Hacker News new | ask | show | jobs
by bionsystem 721 days ago
I have this idea that we only have one universe of historical financial data, and it is only 500 years long, which is ridiculously small. So backtesting and drawing conclusions is highly overrated.

Another thing as you said is that it's hard to get quality data. For example most databases don't include price history for bankrupt companies (or miss quite a bunch), which makes some quantitative strategies like focusing on low PE and PB for example, completely bogus. Which is sad because most books will actually tell you to do that, without ever talking about how many of those backtests lack companies with -100% return in their virtual portfolios. Those tend to be low PE companies that the market consider risky, and it was right, but because they disappeared, the strategies outperform because they ignore so many losers.

3 comments

To develop a trading EDGE. You're looking for a market inefficiency. The model is not dependent on perfect data or even accurate data. The model is even tested with having random prices... by using a FILTER to see if it still holds.

Then, you're going to paper trade it. Then live trade it. Historical data can only give you a directional indicator... is your 'thesis' of market inefficiency... directionally accurate.

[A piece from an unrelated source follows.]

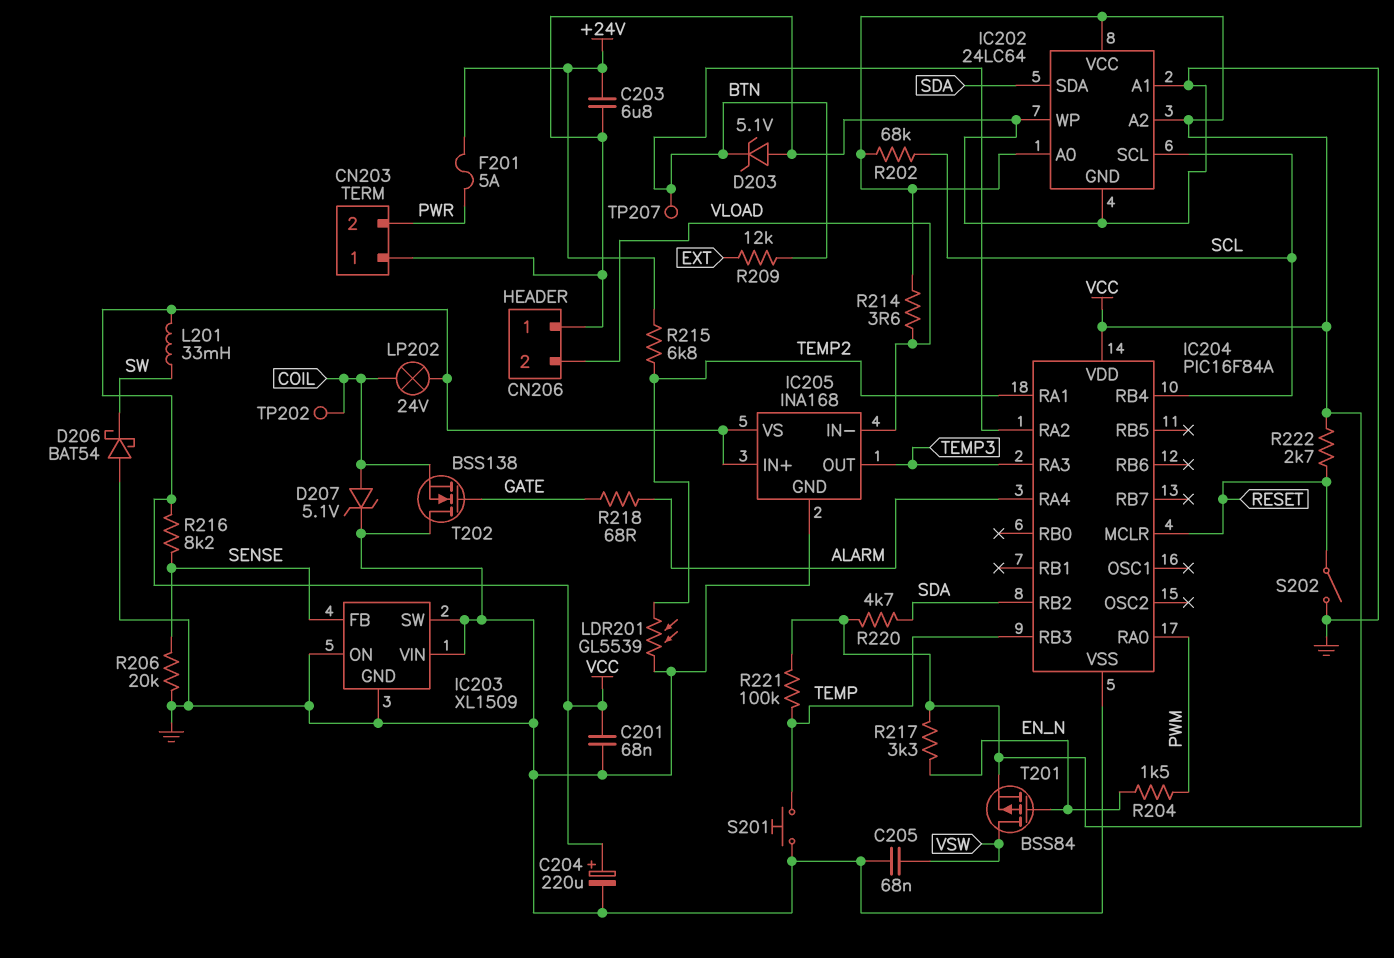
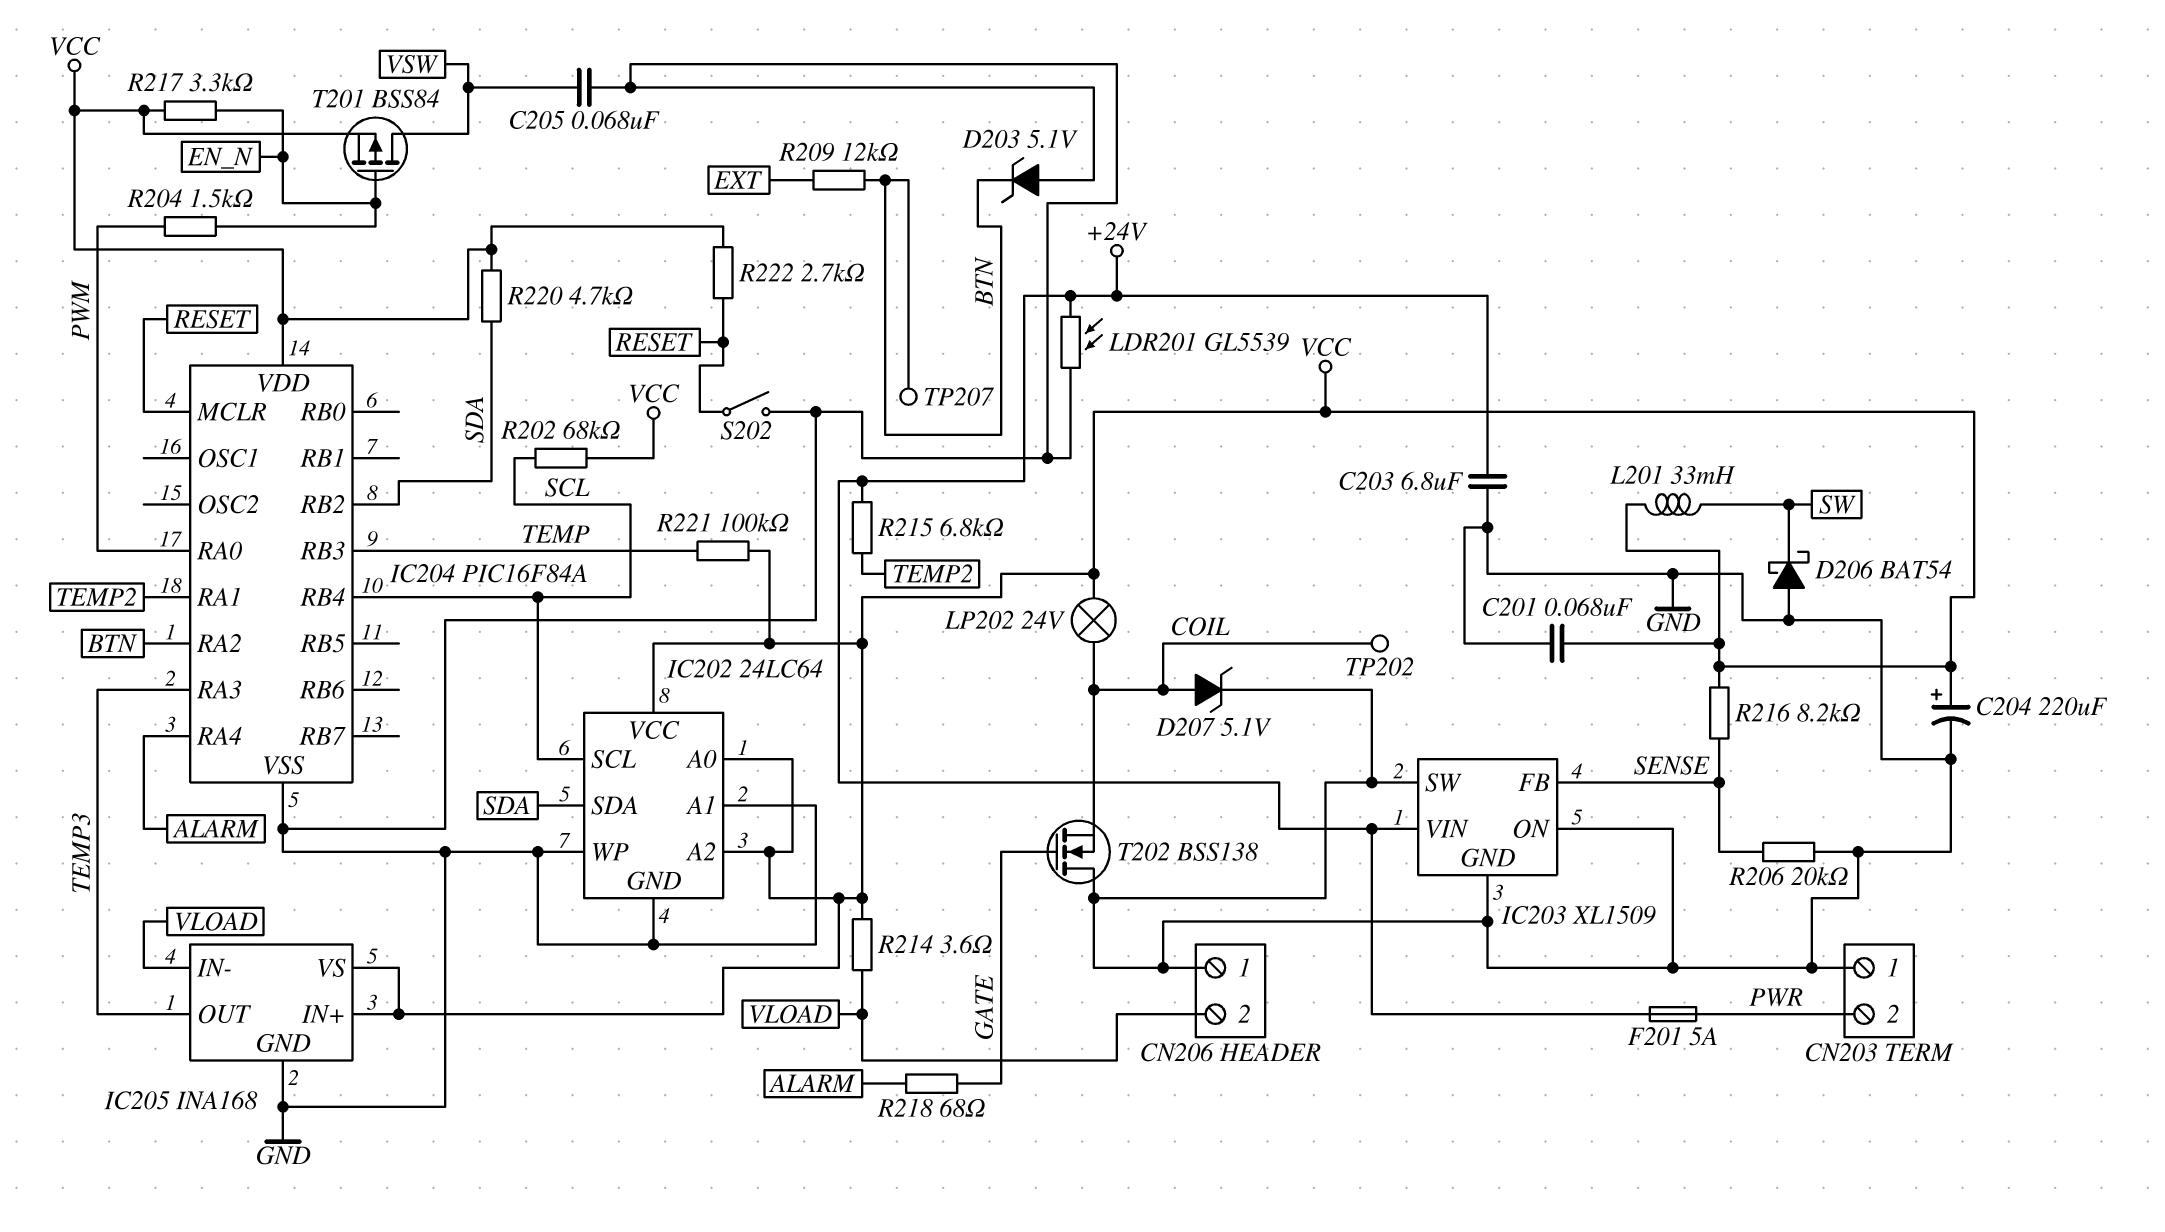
IC203 pin VIN: GND -> +24V
LDR201: GL5539 (GND, TEMP2) -> GL5539 (+24V, GND)
S201: button (GND, TEMP) -> none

I don't think we have 500 years of data. Anything before 1926 is pretty sketchy.
Indeed, I pulled 500 out of my hat because that's roughly stock market history. But that kind of reinforces my point, if we only have 100 years that's very little, especially considering how fast things change. Early 20th centuries very few industries were publicly traded, even amongst those that existed at the time. And even beyond the industries, other things have changed a lot like regulation, taxes, accounting rules, management style... surely the market takes all of those into account, one way or another.
Yeah, the thing that makes trading and investing different from most other disciplines is that the distributions are completely non-stationary and are changing all the time. There are some "stylized facts" (that's the term to search for) so use those to at least ground your model but you won't make any money from that.
Yeah if you want good data, start collecting it now. I believe anyway the magic is outside the numbers. They are only a shadow on a cave's wall.
I agree, there is a qualitative statement to be made. AI can help especially summarizing text like news and earnings calls, but there is quite a bit of human work to be made beyond just running some software.